* **Prompt A**
Arrange every line of the records that list living things by rank, from kingdom down to common name, as a JSON list of strings with one string per line and blank lines dropped. Leave the picture markers out of the list.

* **Document section**

======

In [3]:
import plotly.graph_objects as go

# Initialize the figure object
fig = go.Figure()

# Add the Scattergeo trace to mark a location
fig.add_trace(go.Scattergeo(
    # Coordinates for New York City (approx. S&P 500 location)
    lon = [-74.0060],
    lat = [40.7128],
    mode = 'markers+text', # Show both a marker and text label
    marker = dict(
        size = 10, # Marker size (5 * 2)
        color = 'red',
        # colorscale is typically used when plotting multiple points with varying Z values,
        # but kept here for consistency.
        colorscale = 'Viridis' 
    ),
    text = ['S&P 500'],
    textfont = dict(
        size = 12,
        color = "red"
    ),
    # To place the text above the marker
    textposition = "top center" 
))

# Configure the geographical settings (layout)
fig.update_geos(
    projection_type = 'orthographic', # This gives the 3D globe effect
    showcountries = True,
    showocean = True,
    oceancolor = '#a1c2fa', # Slightly nicer light blue
    countrycolor = '#333333',
    landcolor = '#e0e0e0',
    bgcolor = '#f4f4f4' # Background color for the map area
)

# Update the layout for a title and margin
fig.update_layout(
    title_text = 'S&P 500 Location (New York) on a 3D Globe',
    title_font_size = 24,
    margin={"r":0,"t":50,"l":0,"b":0}
)

# This command is crucial: it opens the interactive Plotly figure 
# in your default web browser for viewing.
fig.show()


In [4]:
import plotly.graph_objects as go
import pandas as pd # We need pandas to create the DataFrame (df) used in the plot

# --- 1. Define the missing DataFrame (df) ---
# We create sample data representing a few major global indices, 
# including a numerical value (Market_Cap_Billion) to drive the colorization.
data = {
    'Index_Name': ['S&P 500 (USA)', 'FTSE 100 (UK)', 'Nikkei 225 (Japan)', 'Hang Seng (HK)'],
    'Latitude': [40.7128, 51.5074, 35.6895, 22.3193],
    'Longitude': [-74.0060, -0.1278, 139.6917, 114.1694],
    'Market_Cap_Billion': [45000, 3500, 6000, 5000] 
}
df = pd.DataFrame(data)

======

* **Prompt B**
Reproduce the part of the Plotly globe code that opens with the words containing "# This command" and closes with "drive the colorization.".

======

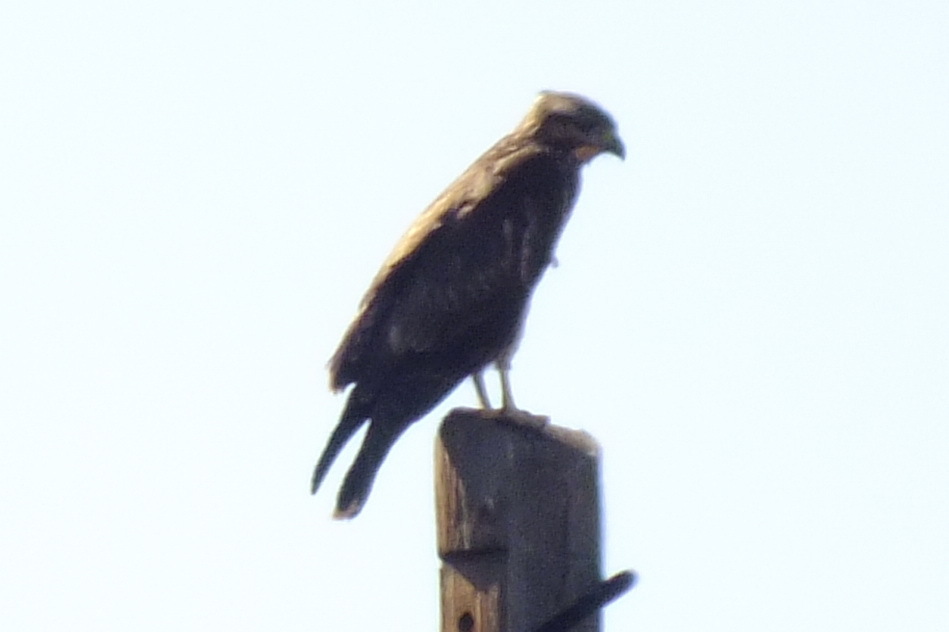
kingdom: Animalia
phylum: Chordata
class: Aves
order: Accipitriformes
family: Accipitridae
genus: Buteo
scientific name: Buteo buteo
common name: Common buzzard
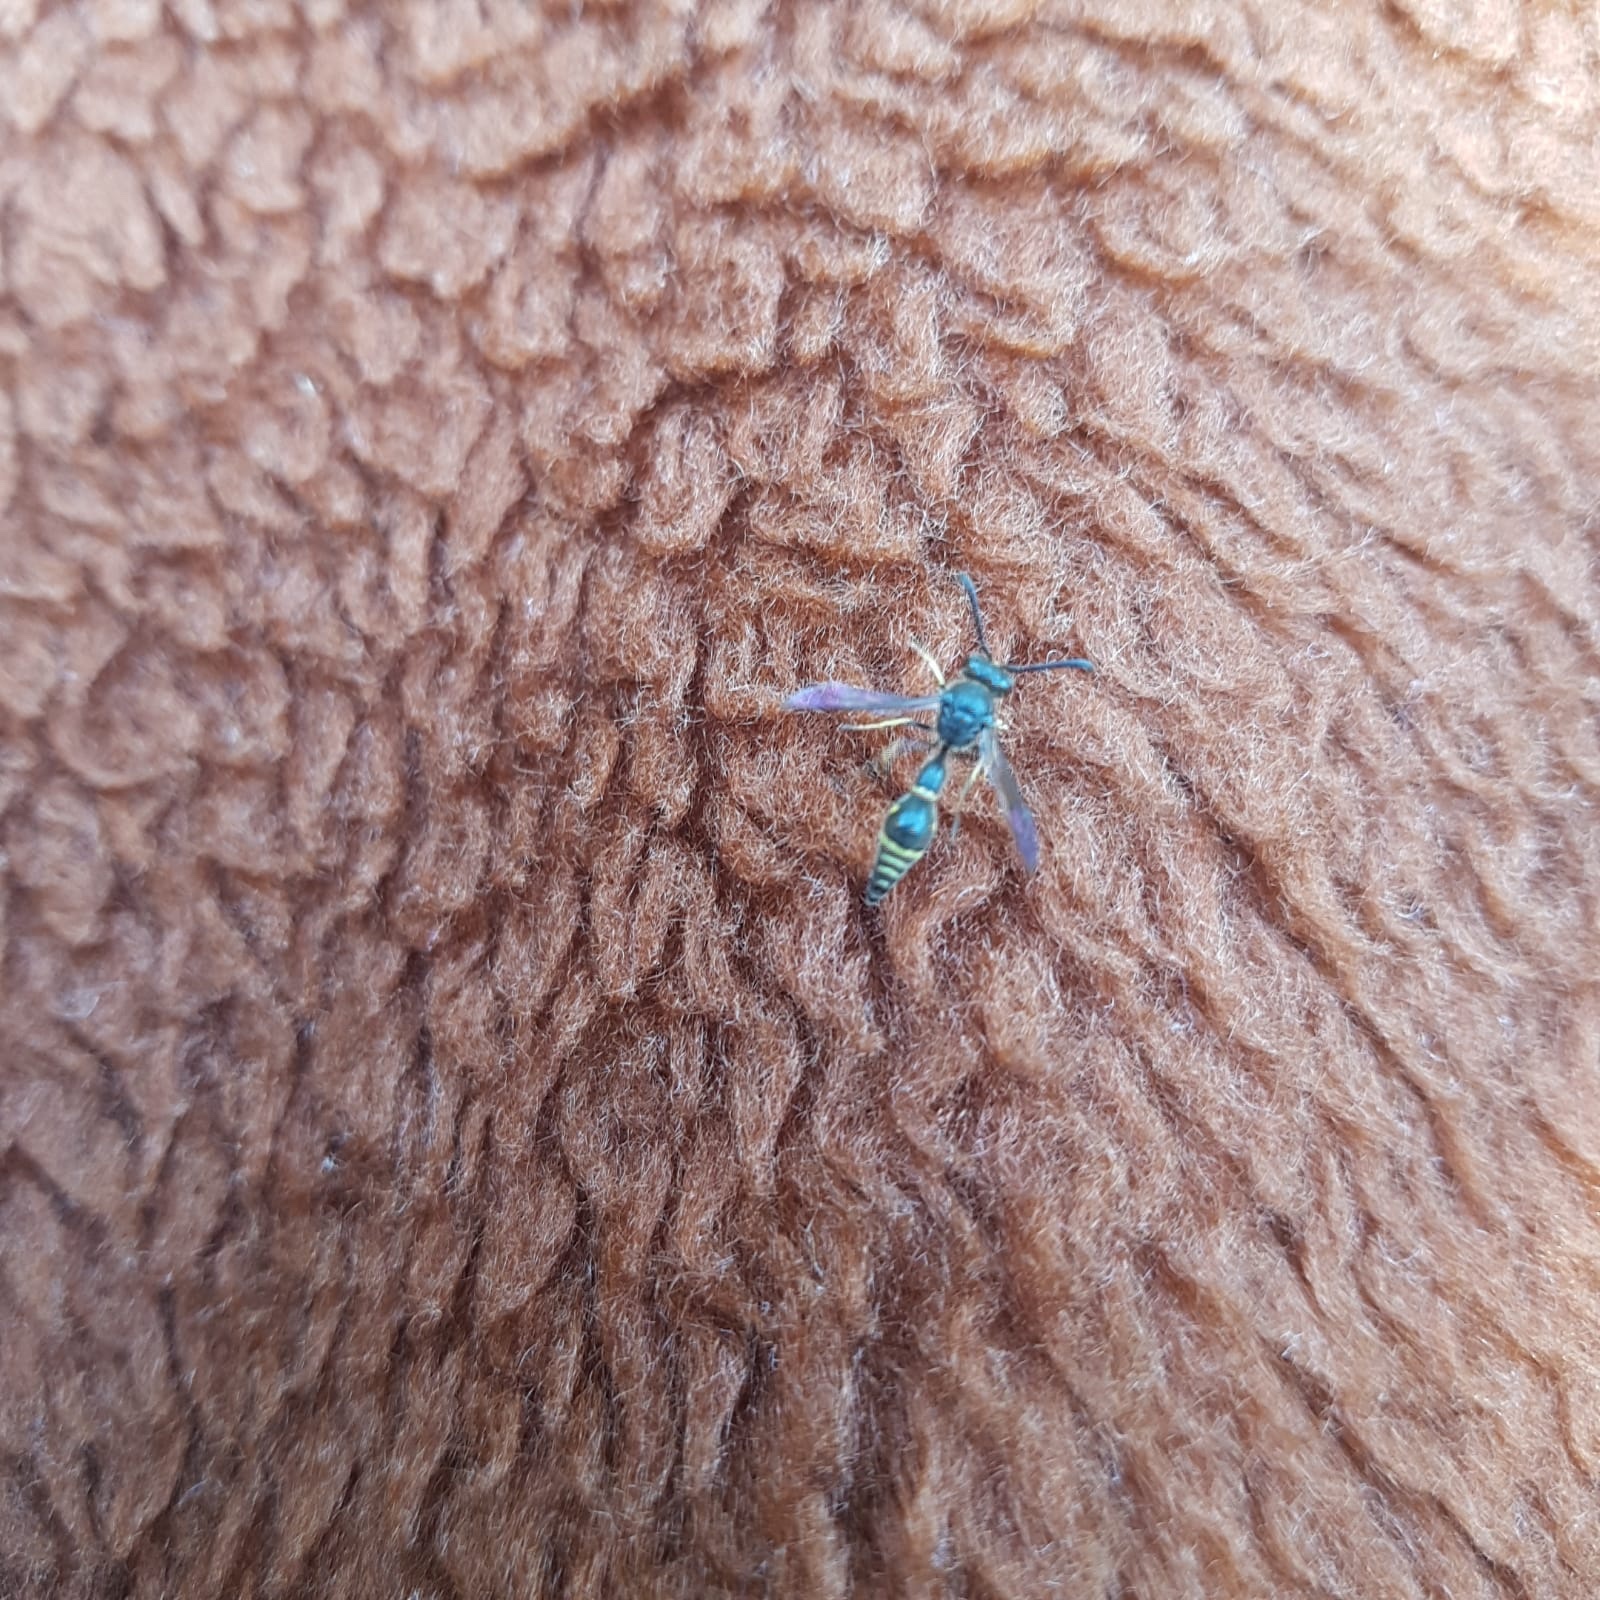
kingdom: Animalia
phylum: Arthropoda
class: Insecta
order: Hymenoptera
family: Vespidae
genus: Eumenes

======

* **Full response A**
[
  "kingdom: Animalia",
  "phylum: Chordata",
  "class: Aves",
  "order: Accipitriformes",
  "family: Accipitridae",
  "genus: Buteo",
  "scientific name: Buteo buteo",
  "common name: Common buzzard",
  "kingdom: Animalia",
  "phylum: Arthropoda",
  "class: Insecta",
  "order: Hymenoptera",
  "family: Vespidae",
  "genus: Eumenes"
]

* **Full response B**
# This command is crucial: it opens the interactive Plotly figure 
# in your default web browser for viewing.
fig.show()


In [4]:
import plotly.graph_objects as go
import pandas as pd # We need pandas to create the DataFrame (df) used in the plot

# --- 1. Define the missing DataFrame (df) ---
# We create sample data representing a few major global indices, 
# including a numerical value (Market_Cap_Billion) to drive the colorization.